Falgha estimated that in the last two months, 1,000 people have died in the port city and an additional 3,000 have been wounded. The use of cluster bombs began a week ago, he said, adding that he wished the West would offer more help.

Despite the U.N. resolution authorizing action to protect civilians a month ago, he believed the situation had only worsened in Misurata. “Until now every day I see civilians dying,” he said. “After Resolution 1973, the shelling became more intense.”

In the emergency care unit, seven patients lay in two rooms. One was Mohammed Hassan Ali Naffer, 10, whose head was pierced by shrapnel. The others included a man who had lost a leg, and people who had been shot in the head and neck.

Echoes of death and the frustrating sense of stalemate were also evident Sunday in eastern Libya, where pro-government forces unleashed a barrage on the strategic city of Ajdabiya, on which rebels have a tenuous hold after a series of seesaw battles.
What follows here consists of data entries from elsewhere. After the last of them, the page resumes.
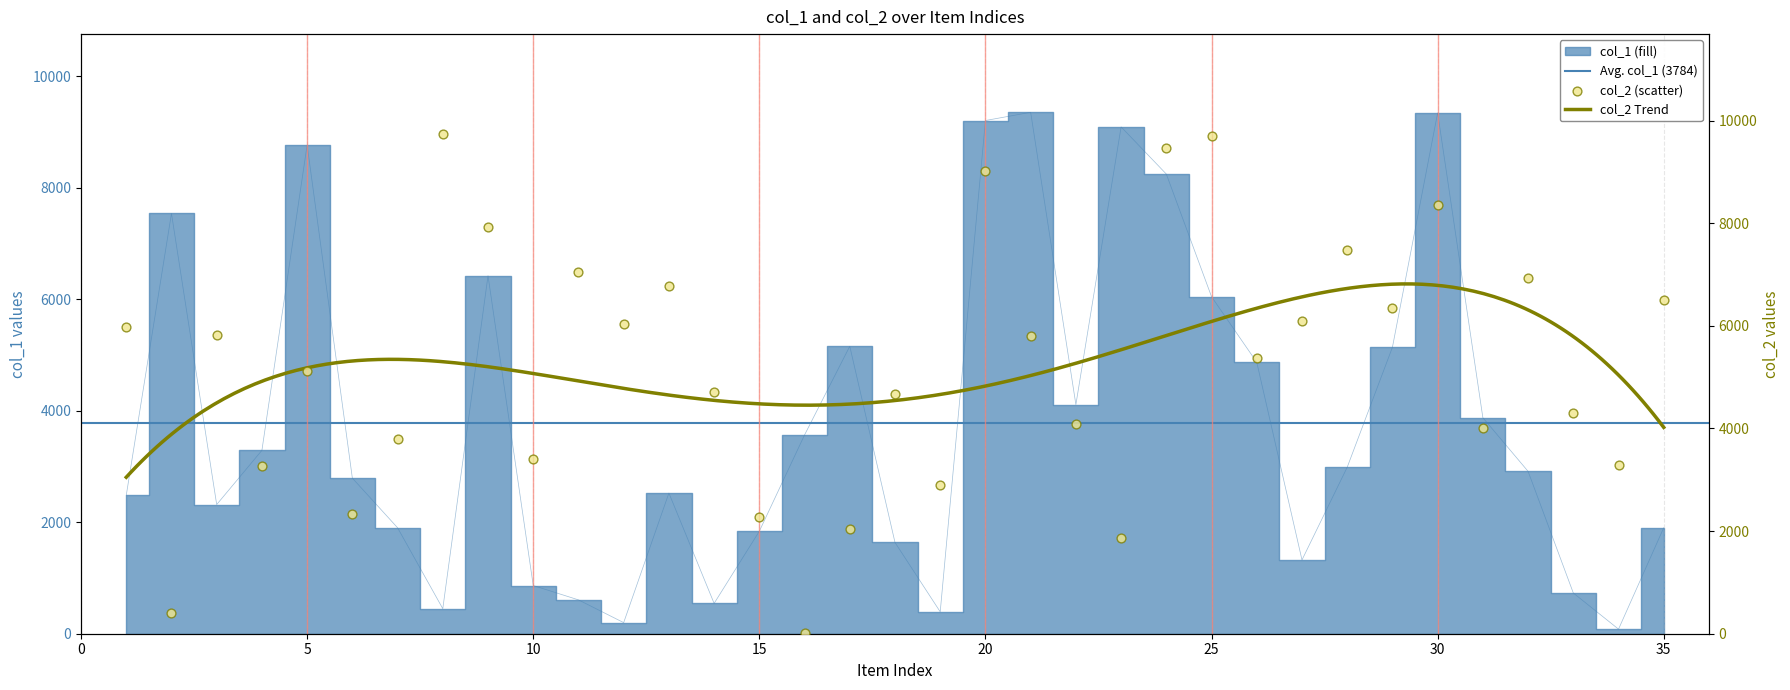

At how many categories does at least one series exceed 8474?

8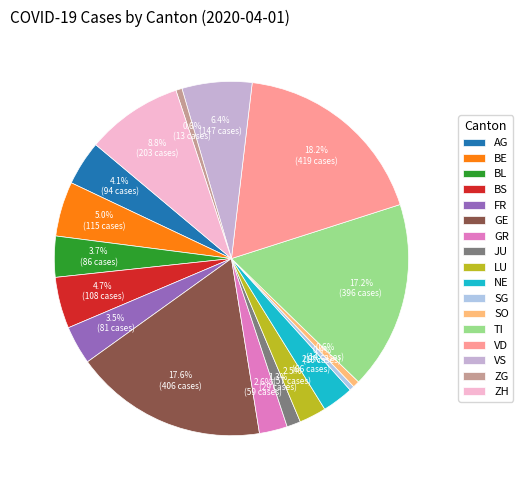

How many slices are in this pie chart?

17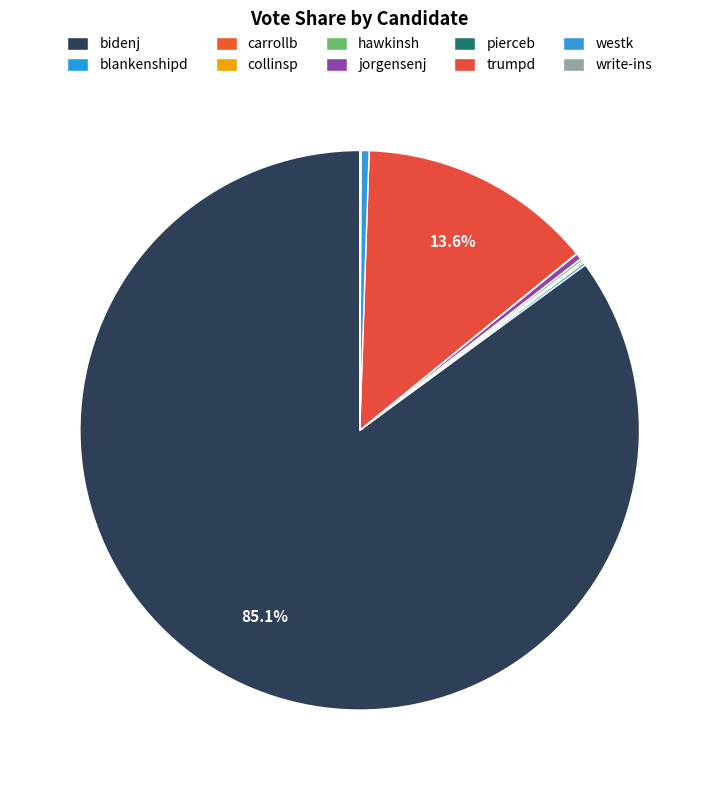

Count the number of slices in the pie.

10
Optimistic talk from the previous day about a rebel advance back west into the oil refinery town of Brega dissipated amid the churning clouds of sand.

Retreating rebel fighters scattered along the coastal road in pickups outfitted with machine guns seemed dispirited and jittery, repeating rumors of an impending blitz by pro-government “mercenary” forces from Algeria and elsewhere. Some stared intently at the road behind them, appearing to expect that an onslaught would momentarily emerge from the blinding clouds of fine sand.

On Sunday, rebel commanders said, Kadafi’s forces were able to take advantage of the sandstorms — providing presumed cover from NATO airstrikes — to move within striking distance of Ajdabiya. The largely abandoned and heavily damaged city is situated between Benghazi and Brega, the oil refinery town where Kadafi’s dug-in forces have repulsed opposition attacks after having retaken it recently. There was no official word on injuries in the latest barrage.

Heading west from Benghazi, the burned-out hulks of tanks and armored vehicles — reminiscent of Saddam Hussein’s decimated units along the road to Baghdad in 2003 — attest to the potency of Western airpower. There is widespread agreement that the air assault on Kadafi’s forces as they approached Benghazi probably saved the city from being overrun.

Since then, however, each side has found it difficult to consolidate gains — and casualties mount daily.

“They were young men who fought for freedom,” Ahmed Khalifa, 39, a farmer, said during a funeral in Benghazi for a pair of rebel friends killed near Brega. “Maybe I will be the next one: fighting in Brega or laid to rest here next to them.”